В апокалиптической литературе откровение тайн или тайны Бога становится разработанной темой. Раскрытие (άποκάλυψις) Божественных тайн становится даже собственной темой позднеиудейской апокалиптической литературы[540]. Под ними подразумеваются сокровенные реальности, изначально приготовленные на небе для того, чтобы открыть их в конце времен; реальности, которые уже сейчас заметны апокалиптическому ясновидцу в таинственных образах, прозрениях и т. п. Откровение этих эсхатологических тайн означает откровение тайны времен и исторических эпох. В этих тайнах идет речь о предвечном эсхатологическом замысле Бога, который имеет силу с самого начала, но лишь в конце времен выйдет из своей сокровенности и будет открытым для всех событием. При этом речь идет не о витиеватых спекуляциях, а о конкретных утешениях и надеждах. В тяжелый исторический час следует напомнить о том, что царство Божье непременно наступит. В Новом Завете сохраняется это апокалиптическое понятие тайны. Иисус говорит о тайне царства Божьего, которое открыто ученикам, но скрыто от остальных (Мк 4:11; ср. Мф 13:11; Лк 8:10).
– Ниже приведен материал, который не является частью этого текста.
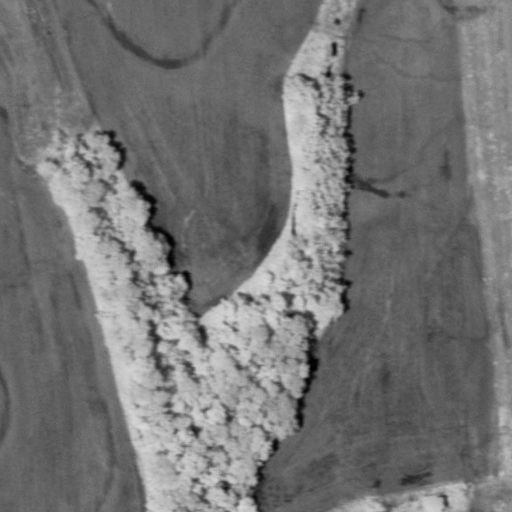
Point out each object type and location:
crop: (138, 220)
airport: (256, 256)
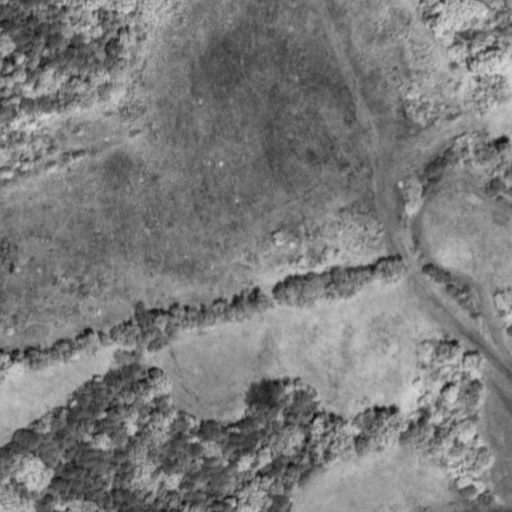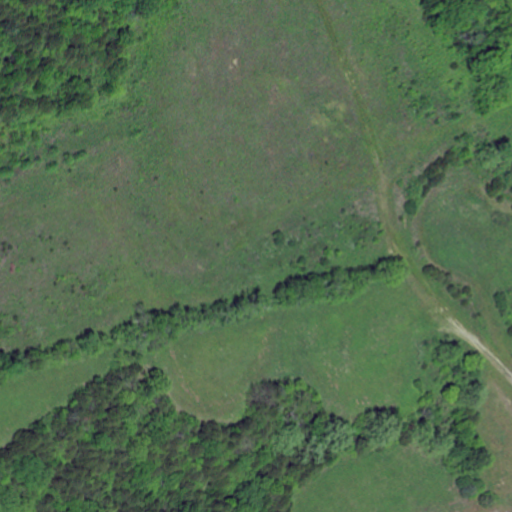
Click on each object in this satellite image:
road: (345, 205)
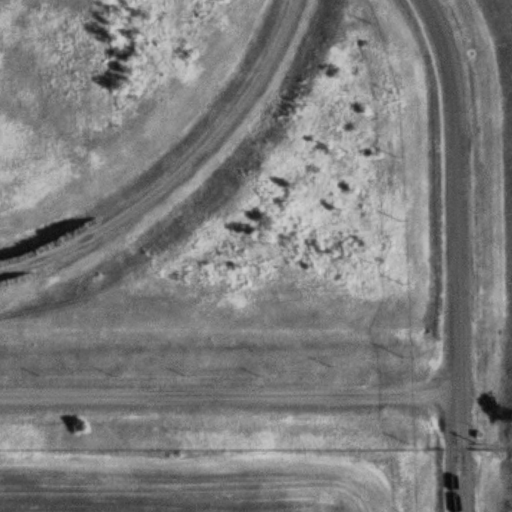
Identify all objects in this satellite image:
road: (181, 172)
road: (455, 253)
road: (228, 394)
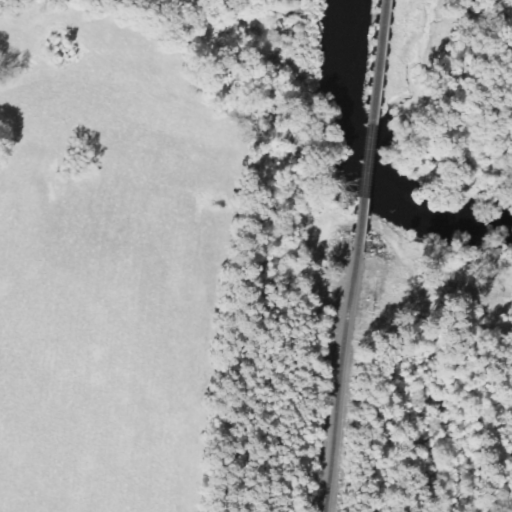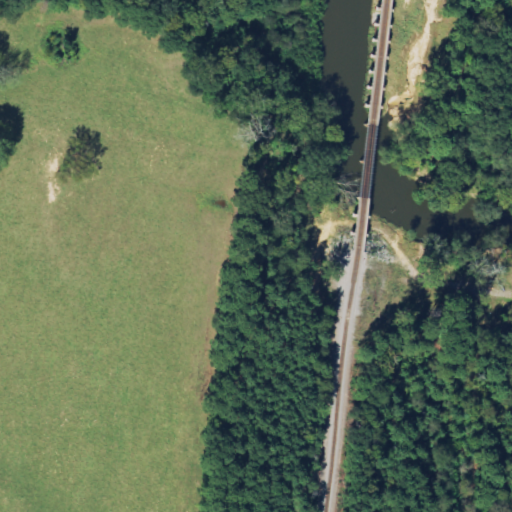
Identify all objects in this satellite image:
railway: (372, 148)
river: (366, 162)
railway: (342, 404)
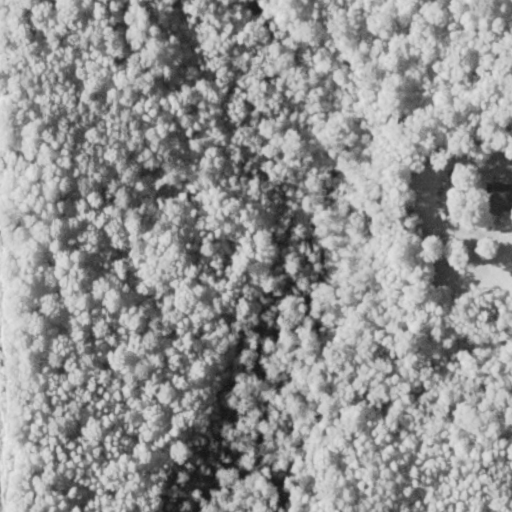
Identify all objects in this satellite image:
building: (497, 189)
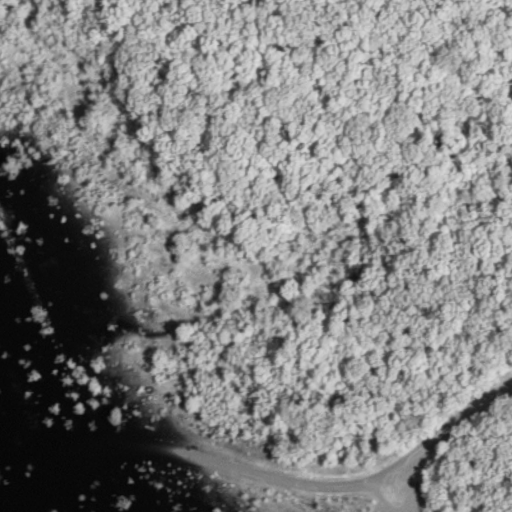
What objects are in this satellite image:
railway: (26, 451)
road: (291, 485)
Новым по сравнению с иудейской апокалиптической литературой является то, что сам Иисус есть тот, кто открывает эту тайну царства Божьего не только через свое слово и дело, но и через всю свою личность. В Его личности тайна Бога открывается и осуществляется[541]. Послания Павла продолжают эту тему. Иисус Христос есть воплощение вечной, до сих пор скрытой тайны Бога, т.е. предвечного замысла Его воли. Эта явившаяся в Иисусе Христе тайна открывается, объявляется, проповедуется через благовестие апостола и через свидетельство Церкви (ср. Рим 16:25; 1 Кор 2:1–16; Еф 1:9; 3:9; Кол 1:26–27; 1 Тим 3:9, 16).